Current knowledge about telomere biology relies to a very high degree on results from research on endotherms. This would not be problematic if organisms shared the same mechanisms regulating telomere length (TL) but this is not necessarily the case; e.g., most endotherms lack, or have very low levels, of telomerase (the main telomere repair enzyme) in adult somatic tissues, whereas they appear ubiquitous in ectotherms. To what extent this will bias our understanding of TL dynamics is largely unknown, since longitudinal studies of ectotherms in the wild have been exceedingly rare.

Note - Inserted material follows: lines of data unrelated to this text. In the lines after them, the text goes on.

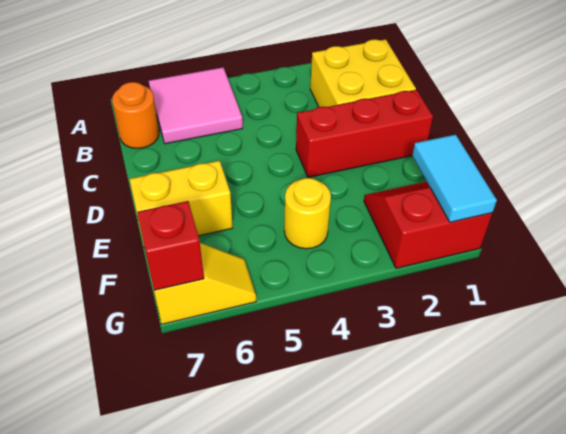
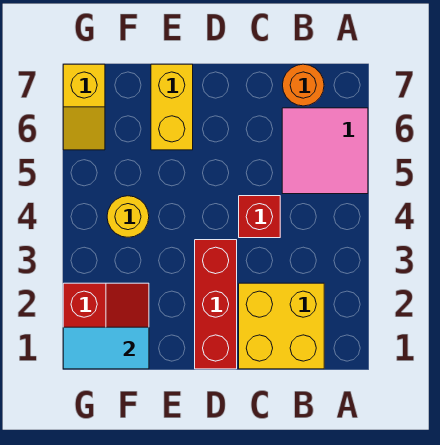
red brick G7 level 2 -> red brick C4 level 1

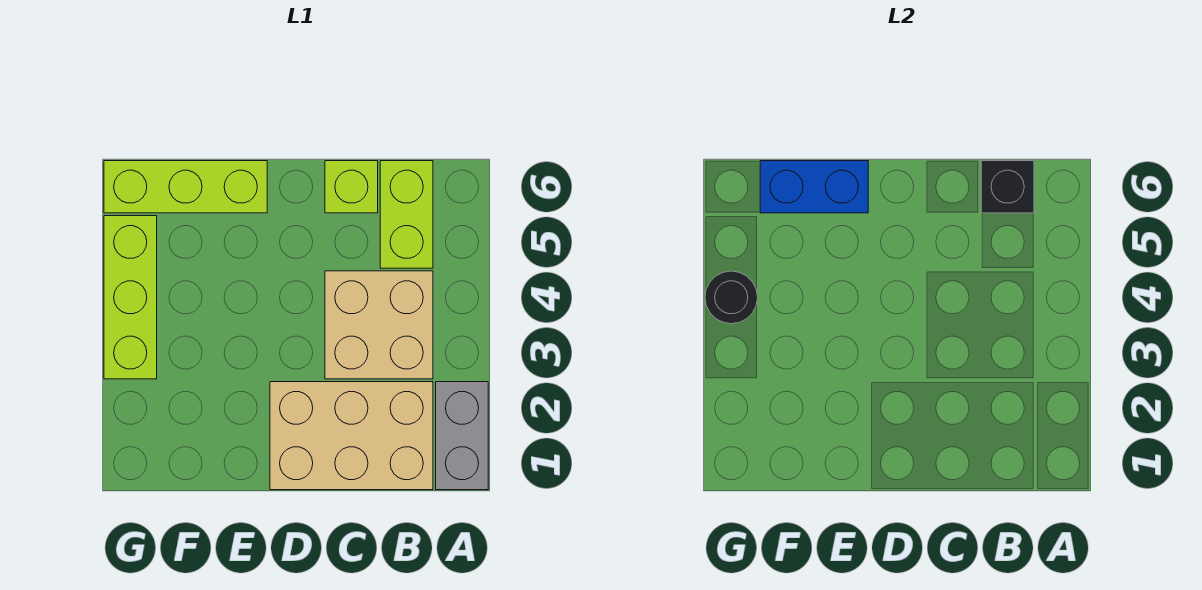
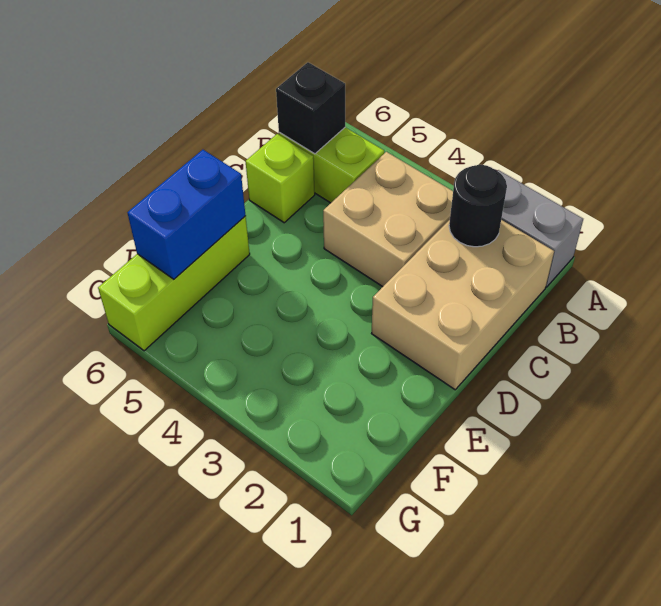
lime brick G3:G5 level 1 -> none
black round brick G4 level 2 -> black round brick B2 level 2

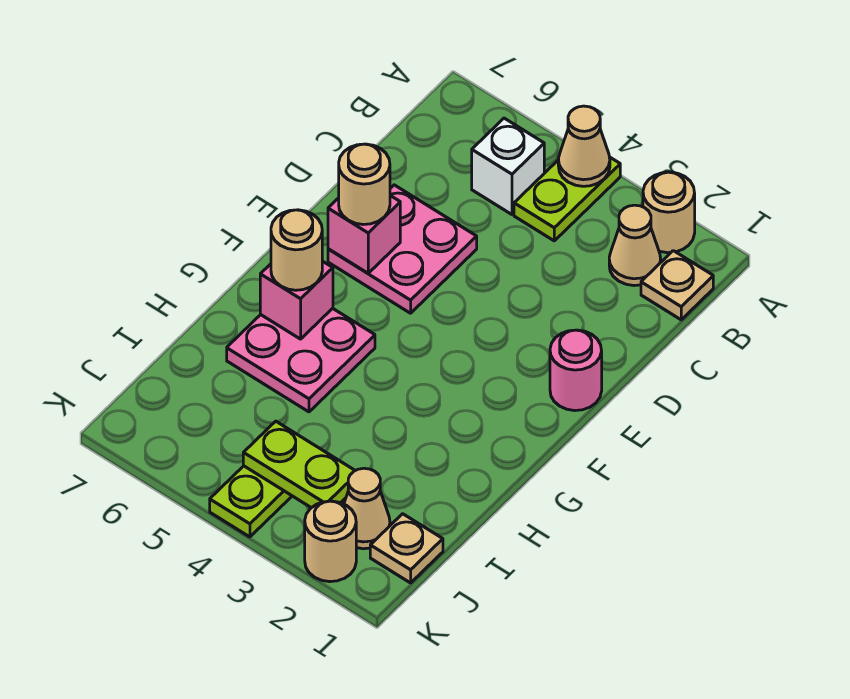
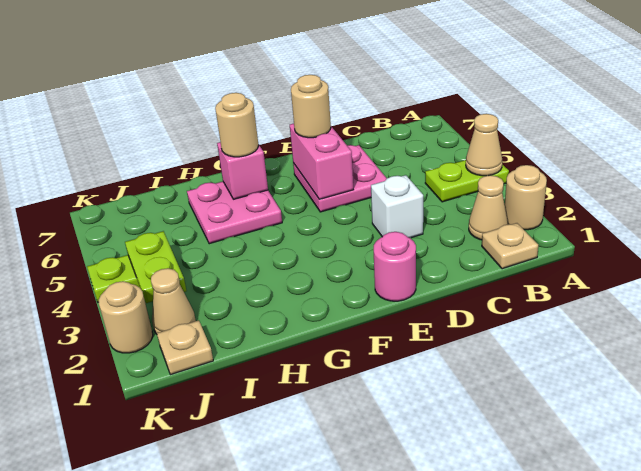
white brick B5 level 1 -> white brick D3 level 1
pink brick E6 level 2 -> pink brick E5:E6 level 2

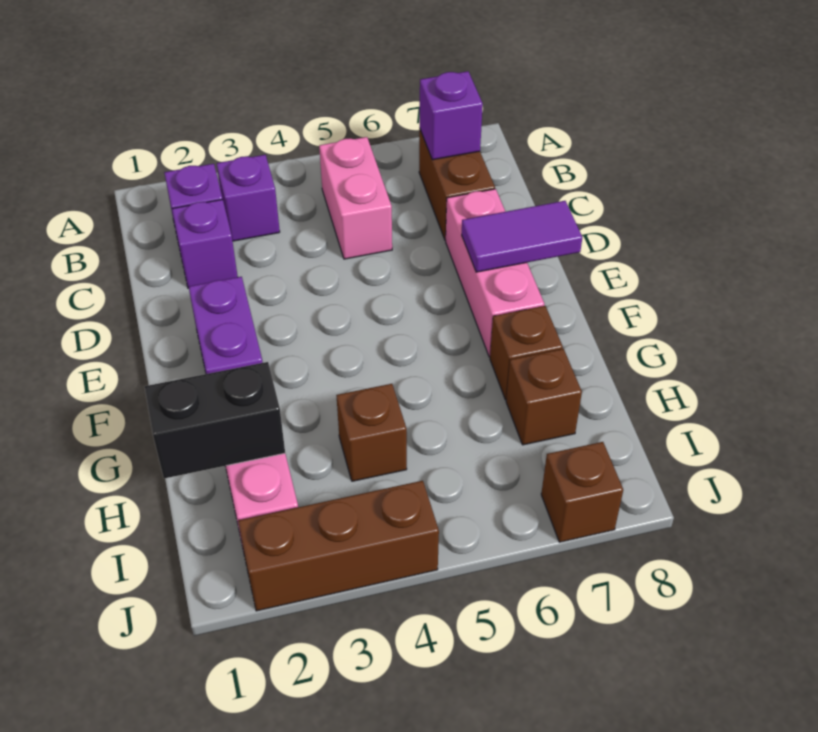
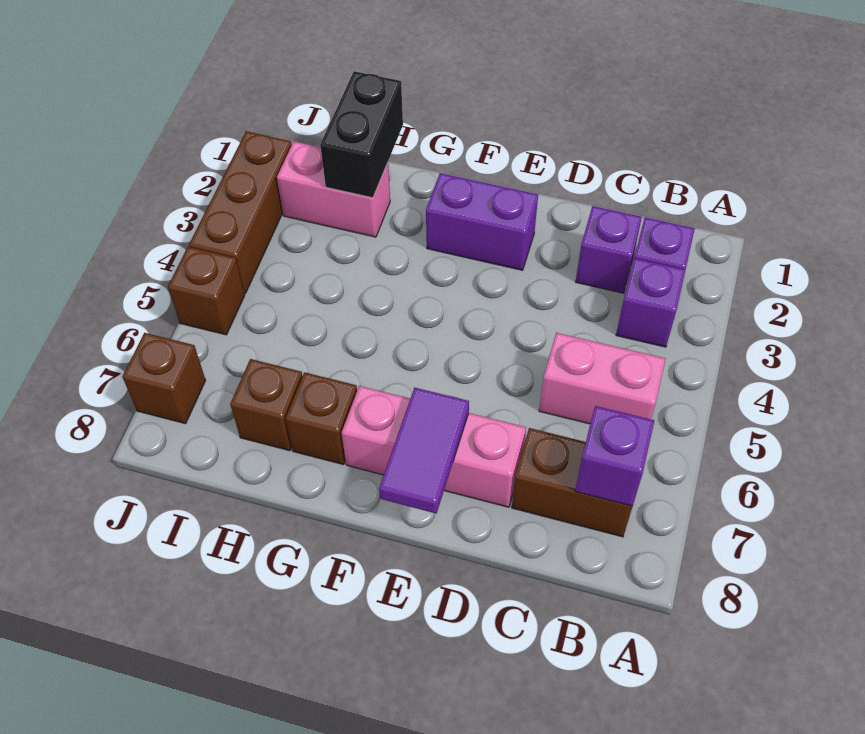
brown brick H4 level 1 -> brown brick J5 level 1

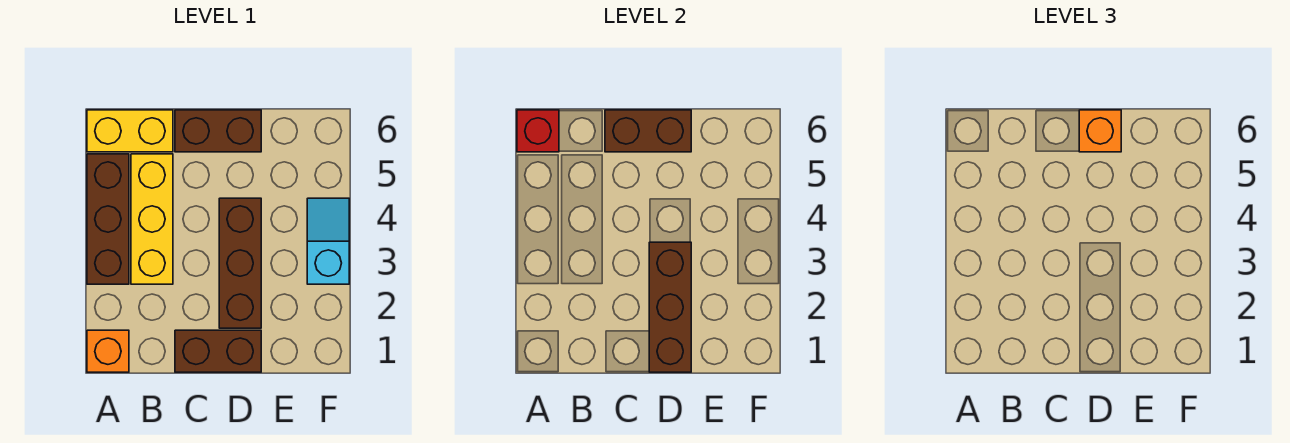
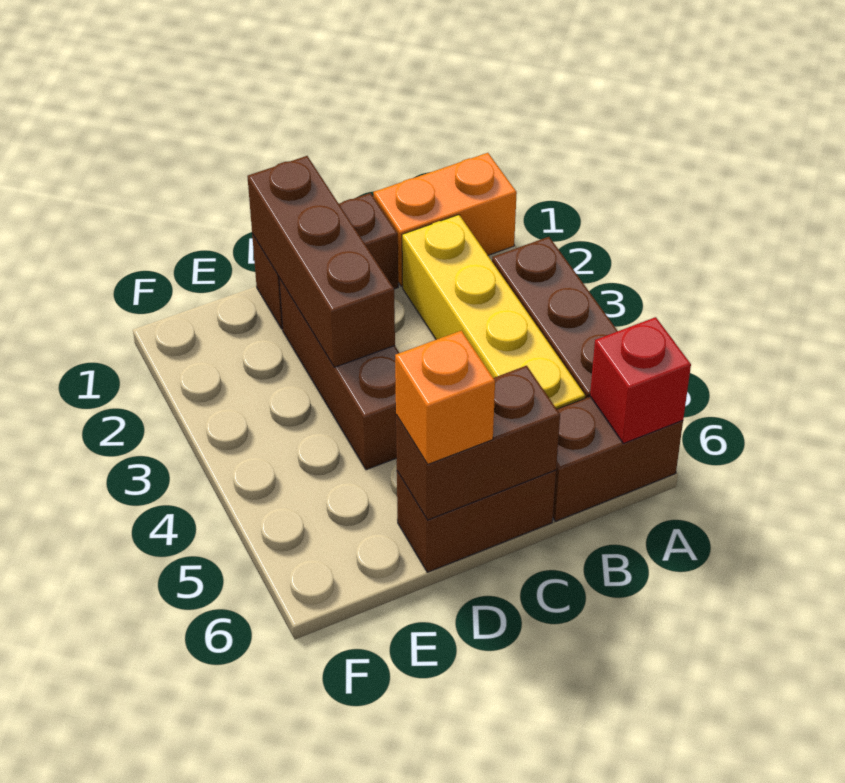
orange brick A1 level 1 -> orange brick A1:B1 level 1
yellow brick A6:B6 level 1 -> brown brick A6:B6 level 1
yellow brick B3:B5 level 1 -> yellow brick B2:B5 level 1
cyan slope F3:F4 level 1 top 3 -> none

Here, we analyze TL dynamics using qPCR-based analysis on a wild population of sand lizards (Lacerta agilis), with somatic telomerase, during a field and laboratory study over a decade. We show that slower-developing embryos hatch with longer TL, embryos from mothers surviving predator attacks more recently have shorter TL, and embryos that die in incubation have shorter TL than those that hatch out successfully. Hatchling TL predicts first year survival but has only a weak effect on TL in adults, which have longer and more variable TL than hatchlings. A contributing factor to this variation is that faster-growing adults have shorter TL. Adults with greater investments into TL maintenance show poorer body condition (residuals from a mass – snout-vent length regression) in both sexes, much in agreement with metabolic costs ideas underpinning TL dynamics. In conclusion, maternal stress in embryos, and nutritional budget constraints from rapid growth consistently throughout life, dampen telomere maintenance and elongation, a process that predicts a decline in mass scaled for size (body condition). Maintained telomere length above some critical threshold is under selection through its link to embryonic- and first year survival, in particular in young males.